==== Angezeigter Text ====

RTL sendet ab 17.30 Uhr live aus Washington - auch hier im Livestream

Joe Biden wird als Präsident vereidigt - Trump ist nicht dabei

Der gewählte US-Präsident Joe Biden
© deutsche presse agentur

20. Januar 2021 - 10:02 Uhr

Kopfschütteln für die Begnadigung Bannons

Nach wochenlangem Streit um das Wahlergebnis endet an diesem Mittwoch mit der Amtseinführung des neuen US-Präsidenten Joe Biden die kontroverse Ära von Donald Trump im Weißen Haus. Trump hat als erster Präsident seit Andrew Johnson im Jahr 1869 angekündigt, der feierlichen Vereidigung seines Nachfolgers vor dem Kapitol in Washington fernzubleiben. Die Zeremonie zwei Wochen nach der Erstürmung des Parlamentsgebäudes durch Trump-Anhänger läuft unter strengsten Sicherheitsvorkehrungen. Die Polizei wird nach Pentagon-Angaben von rund 25.000 Soldaten der Nationalgarde unterstützt. Weite Teile der US-Hauptstadt sind abgeriegelt. Wir zeigen Ihnen die Feierlichkeiten live – ab 17.30 Uhr im TV und hier im Livestream bei RTL.de.

====

### Aufgaben:
a - Beantworte anhand des Textes über Bidens Amtseinführung:
(i) Ab welcher Uhrzeit überträgt RTL die Feierlichkeiten live?
(ii) Welcher frühere Präsident ist im Text genannt, und in welchem Jahr blieb er der Vereidigung seines Nachfolgers fern?
(iii) Wie viele Soldaten der Nationalgarde unterstützen die Polizei nach Pentagon-Angaben?
b - Schreibe den Text über Bidens Amtseinführung nach seinem letzten Satz weiter.
Die Daten stammen aus einer anderen Quelle als der Text.

==== Extrahierte Daten ====

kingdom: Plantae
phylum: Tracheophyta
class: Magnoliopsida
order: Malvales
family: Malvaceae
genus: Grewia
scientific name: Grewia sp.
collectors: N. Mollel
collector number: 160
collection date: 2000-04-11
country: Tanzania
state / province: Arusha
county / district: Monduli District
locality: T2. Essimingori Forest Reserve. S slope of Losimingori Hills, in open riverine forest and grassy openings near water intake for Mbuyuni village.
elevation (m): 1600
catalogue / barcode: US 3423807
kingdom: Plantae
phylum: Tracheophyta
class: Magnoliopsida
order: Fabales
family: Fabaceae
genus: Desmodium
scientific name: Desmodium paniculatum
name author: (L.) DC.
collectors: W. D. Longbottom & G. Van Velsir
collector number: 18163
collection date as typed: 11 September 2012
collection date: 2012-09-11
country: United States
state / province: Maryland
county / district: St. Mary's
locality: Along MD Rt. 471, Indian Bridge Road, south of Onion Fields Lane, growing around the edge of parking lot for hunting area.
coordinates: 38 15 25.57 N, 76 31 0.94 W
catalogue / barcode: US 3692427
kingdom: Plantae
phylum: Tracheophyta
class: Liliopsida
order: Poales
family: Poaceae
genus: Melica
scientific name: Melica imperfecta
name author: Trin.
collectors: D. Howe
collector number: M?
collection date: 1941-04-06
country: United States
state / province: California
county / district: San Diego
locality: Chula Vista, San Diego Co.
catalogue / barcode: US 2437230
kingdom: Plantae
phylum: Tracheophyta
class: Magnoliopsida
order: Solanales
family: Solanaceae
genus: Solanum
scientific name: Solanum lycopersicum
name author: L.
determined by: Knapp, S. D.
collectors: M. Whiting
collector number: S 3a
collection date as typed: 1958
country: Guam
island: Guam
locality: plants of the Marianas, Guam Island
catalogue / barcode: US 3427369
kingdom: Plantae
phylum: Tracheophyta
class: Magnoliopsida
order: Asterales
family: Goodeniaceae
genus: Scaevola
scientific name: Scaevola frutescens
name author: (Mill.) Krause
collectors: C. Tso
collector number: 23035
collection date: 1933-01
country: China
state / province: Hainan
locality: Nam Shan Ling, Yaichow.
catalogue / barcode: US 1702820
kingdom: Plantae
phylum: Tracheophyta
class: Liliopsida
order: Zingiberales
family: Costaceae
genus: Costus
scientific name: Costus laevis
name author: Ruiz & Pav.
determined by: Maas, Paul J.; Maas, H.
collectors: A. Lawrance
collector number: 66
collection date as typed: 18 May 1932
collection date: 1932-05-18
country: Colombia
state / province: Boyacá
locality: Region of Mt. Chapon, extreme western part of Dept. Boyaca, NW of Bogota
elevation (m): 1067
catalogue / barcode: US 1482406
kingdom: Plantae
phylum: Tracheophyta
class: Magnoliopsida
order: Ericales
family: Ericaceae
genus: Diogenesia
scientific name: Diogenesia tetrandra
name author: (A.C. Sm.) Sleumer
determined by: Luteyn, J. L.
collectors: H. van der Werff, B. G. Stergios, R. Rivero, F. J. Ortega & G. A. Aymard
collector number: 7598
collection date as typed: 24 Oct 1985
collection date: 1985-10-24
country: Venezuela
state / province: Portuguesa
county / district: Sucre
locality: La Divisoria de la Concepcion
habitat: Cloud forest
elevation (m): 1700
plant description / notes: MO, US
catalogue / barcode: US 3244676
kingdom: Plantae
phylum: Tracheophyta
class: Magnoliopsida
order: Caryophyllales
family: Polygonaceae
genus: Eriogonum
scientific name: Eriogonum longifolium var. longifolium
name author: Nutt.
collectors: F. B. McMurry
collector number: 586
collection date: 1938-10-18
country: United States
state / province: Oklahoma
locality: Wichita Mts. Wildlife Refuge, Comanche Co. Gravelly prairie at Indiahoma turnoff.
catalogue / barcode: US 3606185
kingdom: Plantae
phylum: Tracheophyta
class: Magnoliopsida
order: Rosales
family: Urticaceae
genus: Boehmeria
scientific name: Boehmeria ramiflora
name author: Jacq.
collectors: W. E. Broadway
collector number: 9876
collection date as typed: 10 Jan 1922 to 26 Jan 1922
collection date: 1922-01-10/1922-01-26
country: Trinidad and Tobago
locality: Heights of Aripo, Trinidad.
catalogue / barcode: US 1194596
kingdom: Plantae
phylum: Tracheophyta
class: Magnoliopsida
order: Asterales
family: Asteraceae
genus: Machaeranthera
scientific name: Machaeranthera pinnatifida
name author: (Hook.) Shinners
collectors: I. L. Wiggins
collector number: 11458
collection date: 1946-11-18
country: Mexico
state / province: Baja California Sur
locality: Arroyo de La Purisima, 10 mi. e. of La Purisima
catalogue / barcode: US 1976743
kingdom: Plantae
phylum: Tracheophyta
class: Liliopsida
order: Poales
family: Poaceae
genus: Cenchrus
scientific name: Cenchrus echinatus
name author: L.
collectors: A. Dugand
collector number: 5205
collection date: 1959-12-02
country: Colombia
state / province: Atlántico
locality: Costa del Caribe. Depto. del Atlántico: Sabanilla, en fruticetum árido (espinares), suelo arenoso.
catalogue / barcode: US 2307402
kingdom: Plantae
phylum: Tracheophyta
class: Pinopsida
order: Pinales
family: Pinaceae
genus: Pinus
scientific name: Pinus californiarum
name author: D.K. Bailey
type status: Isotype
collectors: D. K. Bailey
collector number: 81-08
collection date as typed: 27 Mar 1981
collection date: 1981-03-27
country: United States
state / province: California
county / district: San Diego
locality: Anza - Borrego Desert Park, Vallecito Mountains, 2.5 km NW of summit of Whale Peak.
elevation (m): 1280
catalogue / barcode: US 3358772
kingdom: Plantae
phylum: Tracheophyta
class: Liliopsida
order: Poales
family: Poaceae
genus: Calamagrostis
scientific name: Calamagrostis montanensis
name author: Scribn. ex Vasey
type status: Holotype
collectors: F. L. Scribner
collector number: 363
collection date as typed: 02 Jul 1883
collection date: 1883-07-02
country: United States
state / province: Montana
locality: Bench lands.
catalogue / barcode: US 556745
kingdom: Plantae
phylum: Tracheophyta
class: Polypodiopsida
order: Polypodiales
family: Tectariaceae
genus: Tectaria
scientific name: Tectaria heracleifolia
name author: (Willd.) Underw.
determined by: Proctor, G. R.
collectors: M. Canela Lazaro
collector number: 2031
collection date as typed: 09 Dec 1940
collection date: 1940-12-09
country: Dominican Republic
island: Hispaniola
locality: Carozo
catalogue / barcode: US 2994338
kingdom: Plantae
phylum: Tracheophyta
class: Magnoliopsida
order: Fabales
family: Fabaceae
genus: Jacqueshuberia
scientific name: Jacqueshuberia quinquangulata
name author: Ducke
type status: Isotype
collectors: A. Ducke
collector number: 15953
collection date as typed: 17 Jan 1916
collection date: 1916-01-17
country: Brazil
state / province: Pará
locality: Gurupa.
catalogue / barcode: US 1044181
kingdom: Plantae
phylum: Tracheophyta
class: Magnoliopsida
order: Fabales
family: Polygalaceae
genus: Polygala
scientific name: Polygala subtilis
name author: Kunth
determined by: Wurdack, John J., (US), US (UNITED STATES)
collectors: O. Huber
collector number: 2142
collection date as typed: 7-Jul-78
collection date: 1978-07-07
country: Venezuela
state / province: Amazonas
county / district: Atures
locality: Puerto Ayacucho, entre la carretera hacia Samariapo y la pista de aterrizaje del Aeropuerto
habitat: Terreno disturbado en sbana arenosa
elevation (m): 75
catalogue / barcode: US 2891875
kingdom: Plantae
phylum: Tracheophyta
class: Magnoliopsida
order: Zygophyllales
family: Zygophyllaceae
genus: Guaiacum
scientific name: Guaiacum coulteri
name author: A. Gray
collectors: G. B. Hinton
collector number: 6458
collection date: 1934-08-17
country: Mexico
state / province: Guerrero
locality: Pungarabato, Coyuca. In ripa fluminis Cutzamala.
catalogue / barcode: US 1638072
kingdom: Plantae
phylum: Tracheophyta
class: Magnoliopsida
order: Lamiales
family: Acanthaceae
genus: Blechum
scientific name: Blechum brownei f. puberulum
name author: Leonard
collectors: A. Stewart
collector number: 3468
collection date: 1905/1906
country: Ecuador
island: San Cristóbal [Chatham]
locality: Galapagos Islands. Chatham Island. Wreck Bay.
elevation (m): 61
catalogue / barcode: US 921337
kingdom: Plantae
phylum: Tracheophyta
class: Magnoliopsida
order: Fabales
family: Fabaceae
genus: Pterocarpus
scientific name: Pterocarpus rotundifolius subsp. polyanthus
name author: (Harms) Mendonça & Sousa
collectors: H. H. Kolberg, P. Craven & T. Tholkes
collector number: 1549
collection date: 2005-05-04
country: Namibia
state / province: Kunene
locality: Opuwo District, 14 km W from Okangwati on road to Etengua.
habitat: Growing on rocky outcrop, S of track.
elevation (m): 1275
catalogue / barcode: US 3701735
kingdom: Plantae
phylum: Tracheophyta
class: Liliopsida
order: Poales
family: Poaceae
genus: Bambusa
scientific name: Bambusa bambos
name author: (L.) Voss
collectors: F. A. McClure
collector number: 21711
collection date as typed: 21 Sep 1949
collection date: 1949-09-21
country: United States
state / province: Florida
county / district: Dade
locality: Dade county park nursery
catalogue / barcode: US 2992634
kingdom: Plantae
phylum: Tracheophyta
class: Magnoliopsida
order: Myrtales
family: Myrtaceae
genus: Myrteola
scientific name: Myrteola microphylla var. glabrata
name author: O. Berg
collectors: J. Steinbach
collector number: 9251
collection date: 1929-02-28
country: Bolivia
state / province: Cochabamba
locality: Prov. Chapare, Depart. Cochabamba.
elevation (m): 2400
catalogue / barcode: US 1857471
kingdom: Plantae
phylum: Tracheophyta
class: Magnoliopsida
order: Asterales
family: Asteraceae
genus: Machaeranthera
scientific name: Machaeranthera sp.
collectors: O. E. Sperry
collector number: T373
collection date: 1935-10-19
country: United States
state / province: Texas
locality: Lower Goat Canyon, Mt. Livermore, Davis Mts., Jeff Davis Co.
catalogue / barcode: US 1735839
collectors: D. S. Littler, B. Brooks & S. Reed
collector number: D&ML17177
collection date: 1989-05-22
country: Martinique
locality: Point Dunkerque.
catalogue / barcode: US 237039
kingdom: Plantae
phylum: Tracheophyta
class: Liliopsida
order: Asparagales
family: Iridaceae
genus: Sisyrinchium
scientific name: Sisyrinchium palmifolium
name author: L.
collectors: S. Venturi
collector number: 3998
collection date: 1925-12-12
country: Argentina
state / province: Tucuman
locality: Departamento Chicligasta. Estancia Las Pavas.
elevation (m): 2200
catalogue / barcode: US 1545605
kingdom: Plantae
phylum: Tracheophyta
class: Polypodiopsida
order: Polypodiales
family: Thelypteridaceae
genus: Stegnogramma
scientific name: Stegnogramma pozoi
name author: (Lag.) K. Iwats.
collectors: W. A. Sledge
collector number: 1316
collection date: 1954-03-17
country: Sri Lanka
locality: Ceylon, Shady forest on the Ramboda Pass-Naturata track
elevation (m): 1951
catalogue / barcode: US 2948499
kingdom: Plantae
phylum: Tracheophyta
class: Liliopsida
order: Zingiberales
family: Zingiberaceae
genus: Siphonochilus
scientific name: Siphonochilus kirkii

====

### Lösungen:
a -
(i) Ab 17.30 Uhr.
(ii) Andrew Johnson, im Jahr 1869.
(iii) Rund 25.000.

b -
Trump wird nach Florida fliegen und Urlaub machen

Biden wird am Mittwoch als 46. Präsident der USA vereidigt, Kamala Harris wird die erste Vizepräsidentin des Landes. Vor seiner Abreise aus dem Bundesstaat Delaware nach Washington kämpfte Biden sichtlich mit den Tränen. Trump will nach US-Medienberichten Washington wenige Stunden zuvor verlassen und an Bord der Präsidentenmaschine Air Force One nach Florida fliegen, wo sein Club-Resort Mar-a-Lago liegt. Trump hat sich bislang nicht zu seinen Zukunftsplänen geäußert.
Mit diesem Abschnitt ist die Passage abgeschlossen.